Groq's existence validates the thesis that GPU nondeterminism is a design choice, not an immutable law of physics. After all, a significant percentage of the world's software today is deterministic and relies on this property. GPUs are nondeterministic because they were designed for workloads where predictability didn't matter. LPUs demonstrate that alternative designs can achieve determinism without sacrificing performance, at least for the specific workload of LLM inference.

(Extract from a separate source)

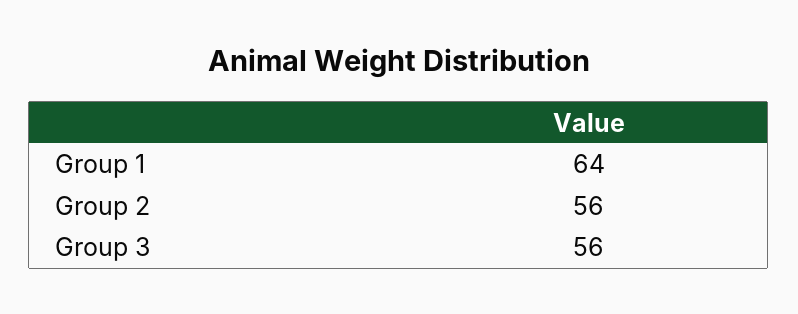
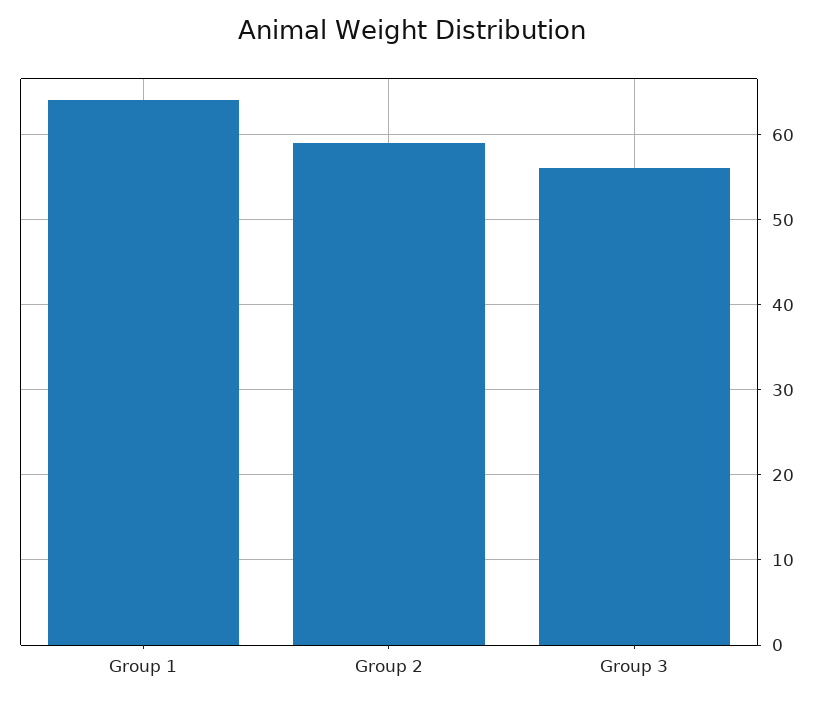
Group 2: 56 -> 59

This doesn't diminish the value of GPU-based determinism engineering. Many organizations will still run inference on GPUs for the foreseeable future, and the techniques developed by EigenAI and Thinking Machines are essential for achieving reproducibility on that hardware. But understanding Groq's approach helps clarify why those techniques are necessary and hints at a future where determinism might come standard rather than requiring elaborate software scaffolding.


Conclusion

The conventional wisdom that GPU-based neural network inference is inherently nondeterministic turns out to be wrong or at least, surmountable. Through a combination of careful engineering at every layer of the stack, from hardware configuration through kernel design to decoding policy, bit-exact reproducibility is achievable with minimal performance overhead.